En teoría, se trata de sistemas organizados según los dizque “usos y costumbres”. En la práctica, son territorios controlados por grupos caciquiles que no quieren rendirle cuentas a nadie, no contribuyen a la hacienda pública y, aun así, exigen presupuesto, obras, transferencias, y una especie de derecho histórico a recibir sin deber.
DEMOCRACIA SIN LEY
¿Democracia comunitaria? Basta ver cómo operan muchas de estas “asambleas”. El que disiente es excluido del reparto. El que no se pliega al cacique, no recibe apoyos. La pluralidad política está proscrita. Los partidos están vetados. Los recursos, cuando llegan, se distribuyen discrecionalmente entre los miembros del grupo dominante. No piden escuelas, ni calles, ni clínicas. Lo que quieren es dinero para repartirlo entre ellos, sin supervisión, sin reglas, sin auditorías.
Pero el poder no termina ahí. Muchos de estos grupos también controlan el comercio local, monopolizan las concesiones de transporte, administran los mercados y hasta operan negocios ilícitos como el huachicol, con total impunidad. Todo pasa por su filtro: desde la venta de cerveza hasta la distribución de gas o el transporte público. Nada se mueve sin el visto bueno del consejo o del cacique. Y si alguien osa competir o denunciar, se le “expulsa de la comunidad”.
LOS ECOLOGISTAS QUE ARRASAN CON TODO
Y para legitimarse, se cuelgan del discurso ambientalista. Se dicen defensores de la Madre Tierra, guardianes de la selva, enemigos del extractivismo. Pero en realidad, son sus principales depredadores. Año con año, arrasan miles de hectáreas que luego se erosionan, para sembrar maíz de autoconsumo o traficar madera preciosa. Las áreas protegidas son invadidas, quemadas y saqueadas desde dentro. La defensa de la naturaleza es solo un argumento de negociación: se oponen a todo proyecto productivo no porque amen la tierra, sino porque quieren negociar su expoliación.
RIQUEZA SEPULTADA
En nombre del respeto a los pueblos originarios, se paralizan inversiones millonarias, se bloquean minas que podrían beneficiar a las comunidades, se cierran caminos, se secuestra maquinaria, se sabotean proyectos turísticos o energéticos. Todo se sataniza como “extractivismo”, como si los minerales fueran una riqueza eterna que puede guardarse como si nada, mientras las comunidades viven en pobreza perpetua. No hay intención de aprovechar los recursos, solo de monetizar el conflicto.
IMPUNIDAD PATROCINADA
La paradoja es brutal: quienes más exigen respeto, no respetan ni la ley ni desean el bien común. Quieren autonomía para mandar y dependencia para cobrar. Y mientras tanto, los contribuyentes—esos que sí pagan impuestos y cumplen la ley— financian un sistema de dádivas sin reglas, sin méritos y sin resultados. Eso sí, siempre prestos al acarreo, al mitin que ni siquiera escuchan, con el voto asegurado a cambio del “bienestar”.
MUSEOS VIVIENTES
Ya basta de tratarlos como piezas de museo o como especies en peligro de extinción. Esa es la verdadera trampa: mantenerlos aislados, intocados, marginados, para que los ideólogos del victimismo justifiquen su retórica, sus becas, y los caciques locales sus privilegios.
Se trata de integrarlos al desarrollo, no de conservarlos en la pobreza como ornamento prehispánico. Hoy muchas de esas comunidades ya no celebran con tambores ceremoniales ni danzas rituales: lo hacen al ritmo de corridos tumbados y grupos norteños que glorifican la violencia, el alcohol y el narco. Esa no es su identidad, pero les tiene sin cuidado.
Porque la verdadera pérdida de identidad no viene del asfalto, sino del abandono, el resentimiento y el adoctrinamiento de la ignorancia explotada.

────────────────

[ACTIVIDADES PROPUESTAS]
1. Según el fragmento seleccionado, ¿qué negocio ilícito operan con total impunidad muchos de estos grupos?
2. Transcribe del fragmento seleccionado el pasaje comprendido entre "En teoría, se" y "recibir sin deber.", ambos incluidos.

[LOS REGISTROS]
────────────────

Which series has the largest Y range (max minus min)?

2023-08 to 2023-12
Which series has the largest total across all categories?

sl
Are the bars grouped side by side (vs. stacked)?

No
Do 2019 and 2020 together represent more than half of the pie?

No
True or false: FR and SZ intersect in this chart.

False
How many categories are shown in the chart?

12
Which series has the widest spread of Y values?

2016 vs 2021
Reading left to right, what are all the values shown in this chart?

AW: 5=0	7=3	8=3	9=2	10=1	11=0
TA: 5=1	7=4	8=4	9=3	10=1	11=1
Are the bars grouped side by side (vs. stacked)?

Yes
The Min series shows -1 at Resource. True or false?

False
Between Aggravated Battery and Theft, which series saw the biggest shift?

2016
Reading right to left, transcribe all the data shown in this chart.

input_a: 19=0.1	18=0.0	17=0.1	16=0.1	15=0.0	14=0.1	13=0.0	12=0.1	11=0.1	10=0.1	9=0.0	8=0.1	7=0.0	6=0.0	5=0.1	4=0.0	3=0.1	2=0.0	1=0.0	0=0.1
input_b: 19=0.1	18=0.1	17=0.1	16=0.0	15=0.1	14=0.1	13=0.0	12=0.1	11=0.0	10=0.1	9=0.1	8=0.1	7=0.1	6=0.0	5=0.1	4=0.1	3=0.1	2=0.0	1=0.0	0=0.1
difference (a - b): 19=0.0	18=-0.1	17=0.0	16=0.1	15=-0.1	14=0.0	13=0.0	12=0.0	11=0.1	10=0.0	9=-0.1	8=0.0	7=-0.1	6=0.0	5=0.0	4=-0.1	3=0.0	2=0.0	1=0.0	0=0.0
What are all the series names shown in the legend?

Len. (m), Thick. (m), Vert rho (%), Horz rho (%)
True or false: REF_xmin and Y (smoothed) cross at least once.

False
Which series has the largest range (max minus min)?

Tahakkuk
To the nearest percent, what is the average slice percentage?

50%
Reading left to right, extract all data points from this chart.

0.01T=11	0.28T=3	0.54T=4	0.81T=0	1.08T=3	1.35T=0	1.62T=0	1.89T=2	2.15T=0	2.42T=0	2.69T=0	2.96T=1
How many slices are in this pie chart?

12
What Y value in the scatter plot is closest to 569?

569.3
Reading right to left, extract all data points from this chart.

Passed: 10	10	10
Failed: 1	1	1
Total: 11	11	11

────────────────

[RESPUESTAS]
1. El huachicol.

2.
En teoría, se trata de sistemas organizados según los dizque “usos y costumbres”. En la práctica, son territorios controlados por grupos caciquiles que no quieren rendirle cuentas a nadie, no contribuyen a la hacienda pública y, aun así, exigen presupuesto, obras, transferencias, y una especie de derecho histórico a recibir sin deber.